When times are tough — like pretty much every day of 2020 — a lot of us reflexively retreat into our phones and the alternate reality of social media. It’s a dopamine hit that’s immediate and conditioned. But deep down, we know we spend too much time with our screens. We know it’s not healthy. The answer is a digital detox, and the holiday season is the time to go cold turkey and put down the smartphone.
“Life is not fucking easy. You hit speed bumps every single day. There’s trials and tribulations, there’s sacrifices you have to make, but then you have to look at your life and go, ‘What matters most?’ For me, it’s living a drama-free happy life, and there’s consequences that come with that, but you have to work through it,” Mat Best said on a recent FRA podcast. “And you have to know who you are. And I think a lot of people in present-day society don’t, and it’s partly because they’re so involved with their fucking phone!”
It’s no secret that people of all walks of life are increasingly becoming addicted to their smartphones and tablets and the multitude of apps they host, so how does a normal person overcome this strange new compulsion that has been unleashed on society by modern technology? Like so many things, it’s about changing your state of mind.

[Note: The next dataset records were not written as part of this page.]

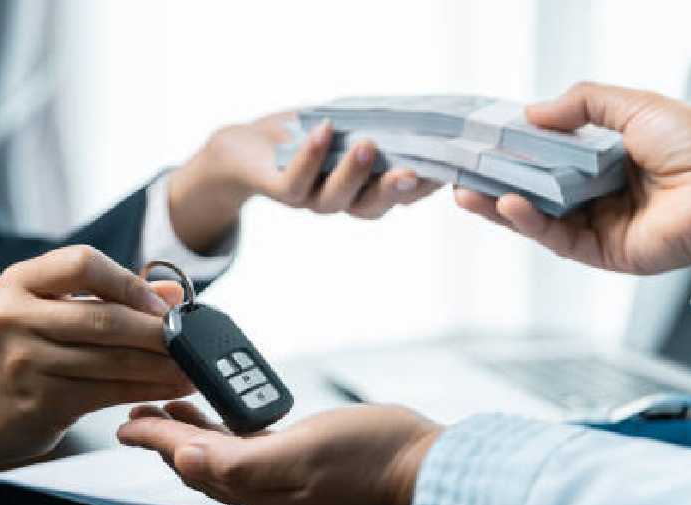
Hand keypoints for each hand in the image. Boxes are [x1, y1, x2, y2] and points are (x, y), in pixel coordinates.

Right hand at [0, 245, 194, 470]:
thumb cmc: (21, 351)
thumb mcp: (50, 311)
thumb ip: (109, 296)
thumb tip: (172, 291)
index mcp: (19, 282)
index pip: (82, 263)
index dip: (129, 283)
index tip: (162, 305)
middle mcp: (15, 317)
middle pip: (103, 317)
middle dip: (156, 331)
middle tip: (190, 338)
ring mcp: (25, 361)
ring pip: (111, 360)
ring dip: (160, 365)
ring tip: (191, 365)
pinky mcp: (40, 401)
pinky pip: (107, 392)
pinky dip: (146, 389)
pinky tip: (170, 387)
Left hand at [117, 401, 442, 504]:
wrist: (425, 471)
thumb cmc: (371, 462)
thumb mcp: (302, 455)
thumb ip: (240, 463)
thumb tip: (185, 462)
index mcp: (257, 490)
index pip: (191, 461)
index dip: (156, 439)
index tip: (126, 421)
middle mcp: (265, 491)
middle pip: (199, 462)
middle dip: (164, 437)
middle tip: (138, 411)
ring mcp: (285, 480)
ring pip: (221, 456)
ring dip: (191, 432)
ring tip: (170, 407)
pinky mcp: (304, 465)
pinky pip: (250, 448)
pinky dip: (226, 430)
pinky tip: (226, 416)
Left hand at [167, 111, 442, 251]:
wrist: (243, 149)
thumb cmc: (304, 135)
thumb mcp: (348, 128)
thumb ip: (381, 126)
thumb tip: (424, 111)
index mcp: (362, 190)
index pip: (399, 196)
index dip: (422, 188)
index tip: (447, 170)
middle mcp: (339, 201)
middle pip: (371, 206)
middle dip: (393, 190)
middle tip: (413, 172)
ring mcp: (308, 198)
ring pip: (334, 199)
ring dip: (353, 173)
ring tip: (368, 144)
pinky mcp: (278, 189)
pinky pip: (296, 181)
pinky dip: (310, 156)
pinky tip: (324, 130)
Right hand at [455, 81, 690, 273]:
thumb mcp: (634, 106)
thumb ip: (582, 104)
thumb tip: (530, 113)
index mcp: (606, 159)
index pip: (547, 158)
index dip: (514, 152)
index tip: (481, 145)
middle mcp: (598, 194)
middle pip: (534, 192)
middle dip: (494, 184)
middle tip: (460, 175)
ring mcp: (597, 225)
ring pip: (536, 218)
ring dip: (500, 206)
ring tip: (468, 193)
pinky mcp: (600, 252)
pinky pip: (555, 238)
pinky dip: (528, 222)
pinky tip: (508, 205)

“This is how I think you could better reflect on yourself and who you want to be would be to — and no one’s going to do this — take seven days. No phone. No service. Don’t cheat,” Best said. “Go somewhere and just sit on a fucking mountaintop, somewhere where the only person who can talk to you is your own thoughts. Figure that dude out. Figure that woman out. Figure that transgender person out — I don’t care who you are, figure that person out.
“If you do that,” Best continued, “your perspective on what matters and happiness in life will be far more profound than you judging yourself based on social fucking conformity, essentially, where you’re tailoring yourself to your audience and what they want.”
BRCC co-founder Jarred Taylor added that the process of doing this not only aids in introspection but also helps you better relate the world around you.
“You also begin to realize that you’re enjoying what’s in front of you,” Taylor said. “You’ll have a party or something, a Fourth of July barbecue or whatever; everybody comes together, but then everyone’s just looking down, on their phones, the whole time. It’s like, ‘No! Fuck off. Enjoy the moment!’
“It’s absurd to invite another human over to hang out with you, and that ends up meaning you’re both just staring down at your phone,” Taylor continued. “And we all do it. But you have to start actually calling yourself out when you catch yourself doing it. Then you’ll realize that this is actually a problem.”
Best admits that he’s not immune to this problem and often catches himself too buried in his phone.
“It’s hard, but I’ve actually been very mindful of that the last few months, about putting the phone down,” Best said, before getting super philosophical about things. “Not to be a fatalist here, but, in life, we try to progress as a society and set up future generations to be successful, but at the end of the day, if we’re not enjoying our lives, what the fuck is the point of all this?
“You have to sit back and go, ‘You know what? I’m gonna put the phone down. I don’t really care if my Instagram photo didn’t do good because it doesn’t have multicam or a gun in it. It’s there. The reception of it doesn’t matter. What matters right now is making my family, my best friends, and everybody around me happy, and making me happy.”